The young man selling the tickets was slightly overweight, scraggly beard, a bit of a mustache, greasy hair. When I asked for a ticket to Are You There God, he smiled and said he remembered when he was a young girl growing up in the 70s always giggling with his friends about boys.

That set me back a moment.

I didn’t want to be judgmental, or reactionary, or inappropriate so I just smiled and nodded as I waited for my ticket. I took a second glance at him, trying to figure out if he was once a girl. Maybe. But then he started to laugh, and I was startled out of my musings. Just kidding he said, and I smiled and took my ticket and said, well, you never know…and he said no you don’t and I went to find my assigned seat.

And hours later I thought….You’re an idiot, he was much too young to be anything in the 70s! Why would you focus only on the fact he said he was a girl and not see how unreasonable the whole scenario was?

Anyway. The movie.

I thought the movie was marvelous. I don’t know how long it was because I never once checked my watch, which is something I almost always do in movies. I have such a short attention span. I smiled to myself through almost all of it. It was a gentle, sweet, thought provoking movie. I recommend it.

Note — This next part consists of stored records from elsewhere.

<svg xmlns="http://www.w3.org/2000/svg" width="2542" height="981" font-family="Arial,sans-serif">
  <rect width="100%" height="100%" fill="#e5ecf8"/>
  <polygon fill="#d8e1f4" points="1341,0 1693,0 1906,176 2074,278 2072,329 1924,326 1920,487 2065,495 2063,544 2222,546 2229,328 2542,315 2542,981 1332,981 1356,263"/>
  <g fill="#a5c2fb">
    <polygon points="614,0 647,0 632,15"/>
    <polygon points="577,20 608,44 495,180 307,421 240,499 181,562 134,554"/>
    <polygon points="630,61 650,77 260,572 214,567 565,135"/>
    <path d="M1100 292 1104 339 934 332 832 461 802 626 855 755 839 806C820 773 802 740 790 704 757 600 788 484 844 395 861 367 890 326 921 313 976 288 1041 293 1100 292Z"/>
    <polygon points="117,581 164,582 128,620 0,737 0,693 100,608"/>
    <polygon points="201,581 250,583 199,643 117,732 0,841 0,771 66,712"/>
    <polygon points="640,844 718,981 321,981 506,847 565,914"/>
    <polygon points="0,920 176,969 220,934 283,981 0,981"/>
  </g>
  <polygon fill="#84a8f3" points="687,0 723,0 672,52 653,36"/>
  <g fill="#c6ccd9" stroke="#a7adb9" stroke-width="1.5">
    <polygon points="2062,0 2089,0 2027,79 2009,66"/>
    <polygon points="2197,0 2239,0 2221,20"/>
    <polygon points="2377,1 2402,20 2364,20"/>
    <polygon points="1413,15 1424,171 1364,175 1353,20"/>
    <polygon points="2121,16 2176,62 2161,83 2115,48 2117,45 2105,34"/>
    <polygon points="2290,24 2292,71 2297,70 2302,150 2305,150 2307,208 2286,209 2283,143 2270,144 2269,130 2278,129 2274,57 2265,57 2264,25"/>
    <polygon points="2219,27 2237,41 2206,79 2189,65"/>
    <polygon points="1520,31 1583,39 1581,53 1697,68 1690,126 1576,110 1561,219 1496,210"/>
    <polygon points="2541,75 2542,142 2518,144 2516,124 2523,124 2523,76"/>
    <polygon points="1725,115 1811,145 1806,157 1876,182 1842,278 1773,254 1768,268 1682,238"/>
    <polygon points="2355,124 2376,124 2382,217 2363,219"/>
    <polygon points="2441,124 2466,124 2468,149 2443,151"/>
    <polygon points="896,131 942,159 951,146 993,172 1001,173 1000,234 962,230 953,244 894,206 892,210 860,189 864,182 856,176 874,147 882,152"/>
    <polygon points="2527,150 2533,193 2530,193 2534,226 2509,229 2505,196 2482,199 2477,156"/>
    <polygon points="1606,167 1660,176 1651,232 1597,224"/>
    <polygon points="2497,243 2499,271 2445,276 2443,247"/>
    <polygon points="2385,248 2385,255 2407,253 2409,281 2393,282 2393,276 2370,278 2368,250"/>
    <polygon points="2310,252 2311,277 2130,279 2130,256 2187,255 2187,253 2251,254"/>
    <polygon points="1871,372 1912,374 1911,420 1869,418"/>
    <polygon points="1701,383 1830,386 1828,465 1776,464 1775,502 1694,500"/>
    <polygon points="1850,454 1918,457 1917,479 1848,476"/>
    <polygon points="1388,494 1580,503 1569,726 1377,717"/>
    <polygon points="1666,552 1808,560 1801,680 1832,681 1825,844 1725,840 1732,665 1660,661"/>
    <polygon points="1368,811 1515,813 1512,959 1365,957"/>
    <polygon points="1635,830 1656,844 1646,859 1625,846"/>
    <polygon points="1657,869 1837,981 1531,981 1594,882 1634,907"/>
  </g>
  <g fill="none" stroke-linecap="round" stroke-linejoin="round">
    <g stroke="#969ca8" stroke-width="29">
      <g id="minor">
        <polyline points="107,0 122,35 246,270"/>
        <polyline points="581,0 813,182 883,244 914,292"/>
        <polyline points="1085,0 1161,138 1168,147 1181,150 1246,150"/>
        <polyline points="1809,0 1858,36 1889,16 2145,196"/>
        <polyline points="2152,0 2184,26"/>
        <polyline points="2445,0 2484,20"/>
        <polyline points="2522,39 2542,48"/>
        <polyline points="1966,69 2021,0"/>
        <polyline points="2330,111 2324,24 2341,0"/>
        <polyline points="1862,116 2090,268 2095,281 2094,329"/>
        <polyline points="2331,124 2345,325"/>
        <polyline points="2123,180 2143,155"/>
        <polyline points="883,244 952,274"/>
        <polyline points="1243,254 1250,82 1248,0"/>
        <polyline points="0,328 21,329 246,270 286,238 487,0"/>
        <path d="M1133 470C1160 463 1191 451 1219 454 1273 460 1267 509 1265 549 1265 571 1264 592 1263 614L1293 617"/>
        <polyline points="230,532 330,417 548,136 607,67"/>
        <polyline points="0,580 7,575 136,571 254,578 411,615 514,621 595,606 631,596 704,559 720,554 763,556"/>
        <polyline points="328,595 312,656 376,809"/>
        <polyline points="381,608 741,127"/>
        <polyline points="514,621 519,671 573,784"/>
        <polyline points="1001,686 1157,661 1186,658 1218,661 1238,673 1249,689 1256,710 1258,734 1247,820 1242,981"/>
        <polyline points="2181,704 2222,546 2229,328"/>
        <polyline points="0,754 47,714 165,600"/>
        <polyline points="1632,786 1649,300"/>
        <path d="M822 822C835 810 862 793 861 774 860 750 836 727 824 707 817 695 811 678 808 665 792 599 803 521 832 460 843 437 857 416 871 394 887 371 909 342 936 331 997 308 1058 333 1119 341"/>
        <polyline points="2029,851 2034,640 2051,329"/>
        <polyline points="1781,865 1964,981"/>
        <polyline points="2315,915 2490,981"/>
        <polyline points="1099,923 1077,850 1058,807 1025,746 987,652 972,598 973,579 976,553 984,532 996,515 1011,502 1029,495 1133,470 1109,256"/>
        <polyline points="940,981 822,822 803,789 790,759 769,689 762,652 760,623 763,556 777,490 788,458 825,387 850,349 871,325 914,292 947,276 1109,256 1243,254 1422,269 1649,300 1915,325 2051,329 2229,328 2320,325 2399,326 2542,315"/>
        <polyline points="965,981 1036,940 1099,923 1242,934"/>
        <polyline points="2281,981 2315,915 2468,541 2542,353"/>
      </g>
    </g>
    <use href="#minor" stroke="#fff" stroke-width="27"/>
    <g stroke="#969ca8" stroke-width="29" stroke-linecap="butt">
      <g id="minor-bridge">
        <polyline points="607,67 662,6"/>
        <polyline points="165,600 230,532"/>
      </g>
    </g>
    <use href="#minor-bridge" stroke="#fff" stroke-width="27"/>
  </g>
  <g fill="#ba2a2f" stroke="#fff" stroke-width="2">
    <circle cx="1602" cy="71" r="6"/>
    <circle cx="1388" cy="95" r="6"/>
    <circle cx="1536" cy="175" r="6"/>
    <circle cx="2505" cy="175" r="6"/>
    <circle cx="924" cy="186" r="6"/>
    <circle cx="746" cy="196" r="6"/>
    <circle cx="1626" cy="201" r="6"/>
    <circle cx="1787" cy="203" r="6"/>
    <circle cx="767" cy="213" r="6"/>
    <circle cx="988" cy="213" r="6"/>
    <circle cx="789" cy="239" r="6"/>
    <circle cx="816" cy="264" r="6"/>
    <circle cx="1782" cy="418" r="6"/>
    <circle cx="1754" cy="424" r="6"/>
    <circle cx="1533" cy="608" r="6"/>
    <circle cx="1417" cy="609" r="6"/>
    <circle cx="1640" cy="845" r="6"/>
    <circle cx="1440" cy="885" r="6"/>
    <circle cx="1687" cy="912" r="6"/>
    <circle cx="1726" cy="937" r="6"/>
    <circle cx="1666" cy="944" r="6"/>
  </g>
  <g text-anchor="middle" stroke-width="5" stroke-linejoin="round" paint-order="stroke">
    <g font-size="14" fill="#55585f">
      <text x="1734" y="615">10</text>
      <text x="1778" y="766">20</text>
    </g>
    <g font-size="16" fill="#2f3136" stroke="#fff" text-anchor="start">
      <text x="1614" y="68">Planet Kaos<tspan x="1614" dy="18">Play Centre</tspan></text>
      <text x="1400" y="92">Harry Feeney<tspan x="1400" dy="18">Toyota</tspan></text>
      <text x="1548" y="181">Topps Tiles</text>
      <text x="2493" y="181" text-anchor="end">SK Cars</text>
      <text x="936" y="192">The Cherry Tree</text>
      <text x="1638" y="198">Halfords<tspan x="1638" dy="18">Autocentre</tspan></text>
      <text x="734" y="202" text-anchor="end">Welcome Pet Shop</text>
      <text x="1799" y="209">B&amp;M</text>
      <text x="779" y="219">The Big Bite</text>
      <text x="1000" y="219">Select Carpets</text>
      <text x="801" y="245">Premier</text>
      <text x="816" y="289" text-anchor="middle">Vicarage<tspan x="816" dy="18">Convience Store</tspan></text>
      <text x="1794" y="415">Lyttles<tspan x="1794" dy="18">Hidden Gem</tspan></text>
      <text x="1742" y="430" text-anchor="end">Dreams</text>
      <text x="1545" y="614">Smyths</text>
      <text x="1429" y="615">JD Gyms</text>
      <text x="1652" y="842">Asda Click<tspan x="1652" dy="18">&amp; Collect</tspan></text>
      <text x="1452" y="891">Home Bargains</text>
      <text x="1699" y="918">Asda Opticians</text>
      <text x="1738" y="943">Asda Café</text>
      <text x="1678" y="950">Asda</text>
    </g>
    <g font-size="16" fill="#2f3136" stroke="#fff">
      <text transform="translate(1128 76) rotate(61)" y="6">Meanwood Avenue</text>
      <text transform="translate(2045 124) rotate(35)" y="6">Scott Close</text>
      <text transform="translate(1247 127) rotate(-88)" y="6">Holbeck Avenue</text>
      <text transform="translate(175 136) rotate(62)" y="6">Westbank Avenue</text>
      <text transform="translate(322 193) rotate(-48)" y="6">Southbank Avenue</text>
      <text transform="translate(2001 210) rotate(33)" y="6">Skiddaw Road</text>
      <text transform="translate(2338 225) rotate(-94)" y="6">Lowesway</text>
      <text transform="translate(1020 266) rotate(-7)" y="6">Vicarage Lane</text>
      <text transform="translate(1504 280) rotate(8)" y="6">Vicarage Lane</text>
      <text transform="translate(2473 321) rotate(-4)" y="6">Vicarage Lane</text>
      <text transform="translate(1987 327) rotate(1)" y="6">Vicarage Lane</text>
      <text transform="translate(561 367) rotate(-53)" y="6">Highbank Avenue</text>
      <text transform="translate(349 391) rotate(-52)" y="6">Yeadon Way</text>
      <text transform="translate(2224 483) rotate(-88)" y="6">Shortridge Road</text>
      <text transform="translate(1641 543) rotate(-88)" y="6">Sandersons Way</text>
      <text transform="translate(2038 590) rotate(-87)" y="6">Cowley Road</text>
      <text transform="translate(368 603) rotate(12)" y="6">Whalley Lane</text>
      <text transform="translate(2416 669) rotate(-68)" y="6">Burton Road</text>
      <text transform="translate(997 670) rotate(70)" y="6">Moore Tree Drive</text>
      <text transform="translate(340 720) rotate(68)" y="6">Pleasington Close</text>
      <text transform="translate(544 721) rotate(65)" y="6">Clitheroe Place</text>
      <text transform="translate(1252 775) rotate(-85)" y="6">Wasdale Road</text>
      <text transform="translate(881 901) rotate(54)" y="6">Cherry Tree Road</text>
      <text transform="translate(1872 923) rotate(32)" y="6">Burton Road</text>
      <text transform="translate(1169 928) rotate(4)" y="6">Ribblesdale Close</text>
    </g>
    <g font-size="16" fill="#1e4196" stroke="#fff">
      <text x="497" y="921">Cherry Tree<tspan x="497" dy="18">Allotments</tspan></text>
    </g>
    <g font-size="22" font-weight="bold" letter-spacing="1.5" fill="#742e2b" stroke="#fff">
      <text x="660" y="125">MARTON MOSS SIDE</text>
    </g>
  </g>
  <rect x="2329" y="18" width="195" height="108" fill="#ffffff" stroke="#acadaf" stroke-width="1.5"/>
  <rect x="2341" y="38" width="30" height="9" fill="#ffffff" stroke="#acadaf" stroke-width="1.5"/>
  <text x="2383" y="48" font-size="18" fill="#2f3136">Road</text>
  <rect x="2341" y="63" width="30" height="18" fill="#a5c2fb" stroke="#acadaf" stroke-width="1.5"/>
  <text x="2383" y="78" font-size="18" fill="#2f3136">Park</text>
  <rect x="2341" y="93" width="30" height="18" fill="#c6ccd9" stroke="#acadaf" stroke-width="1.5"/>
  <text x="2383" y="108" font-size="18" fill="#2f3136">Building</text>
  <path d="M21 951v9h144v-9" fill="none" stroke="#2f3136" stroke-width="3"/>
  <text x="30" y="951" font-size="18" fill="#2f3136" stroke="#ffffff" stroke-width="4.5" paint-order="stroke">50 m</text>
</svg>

If you’re a woman of a certain age you probably read the book. Even if you haven’t, you should take yourself to this movie.

Tonight I watched a tape of an interview of Judy Blume on the Tonight Show. It’s short….take the time and see what she thinks about her book being made into a movie 50+ years after she wrote it.

I guess growing up in the 70s wasn’t so bad, even if the hairstyles and clothes were. Go see the movie and be reminded.